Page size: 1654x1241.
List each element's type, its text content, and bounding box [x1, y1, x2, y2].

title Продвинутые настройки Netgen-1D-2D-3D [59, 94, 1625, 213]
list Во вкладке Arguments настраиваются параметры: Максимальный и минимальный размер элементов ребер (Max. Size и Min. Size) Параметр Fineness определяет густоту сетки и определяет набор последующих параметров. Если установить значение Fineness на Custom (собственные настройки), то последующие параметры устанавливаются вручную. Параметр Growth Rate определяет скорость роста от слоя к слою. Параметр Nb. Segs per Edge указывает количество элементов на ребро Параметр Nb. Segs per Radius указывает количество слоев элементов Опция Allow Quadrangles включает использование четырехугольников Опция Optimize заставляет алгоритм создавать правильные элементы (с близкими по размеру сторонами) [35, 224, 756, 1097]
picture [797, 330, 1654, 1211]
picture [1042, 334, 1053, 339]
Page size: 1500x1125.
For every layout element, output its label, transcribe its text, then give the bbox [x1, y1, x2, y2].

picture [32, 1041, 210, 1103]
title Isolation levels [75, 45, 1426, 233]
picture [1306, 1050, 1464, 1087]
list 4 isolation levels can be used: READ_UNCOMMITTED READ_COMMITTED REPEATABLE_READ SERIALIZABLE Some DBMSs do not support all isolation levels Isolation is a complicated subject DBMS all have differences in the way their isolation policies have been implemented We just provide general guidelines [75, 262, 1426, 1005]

----

== WHAT NEEDS TO BE DONE ==
Can you reproduce the entries verbatim, from their very first line through the line containing "picture [1042, 334, 1053, 339]", including both of those lines?

== ANSWER TO THIS EXERCISE ==
Page size: 1654x1241.
List each element's type, its text content, and bounding box [x1, y1, x2, y2].

title Продвинутые настройки Netgen-1D-2D-3D [59, 94, 1625, 213]
list Во вкладке Arguments настраиваются параметры: Максимальный и минимальный размер элементов ребер (Max. Size и Min. Size) Параметр Fineness определяет густоту сетки и определяет набор последующих параметров. Если установить значение Fineness на Custom (собственные настройки), то последующие параметры устанавливаются вручную. Параметр Growth Rate определяет скорость роста от слоя к слою. Параметр Nb. Segs per Edge указывает количество элементов на ребро Параметр Nb. Segs per Radius указывает количество слоев элементов Опция Allow Quadrangles включает использование четырехугольников Опция Optimize заставляет алгоритм создавать правильные элементы (с близкими по размеру сторонами) [35, 224, 756, 1097]
picture [797, 330, 1654, 1211]
picture [1042, 334, 1053, 339]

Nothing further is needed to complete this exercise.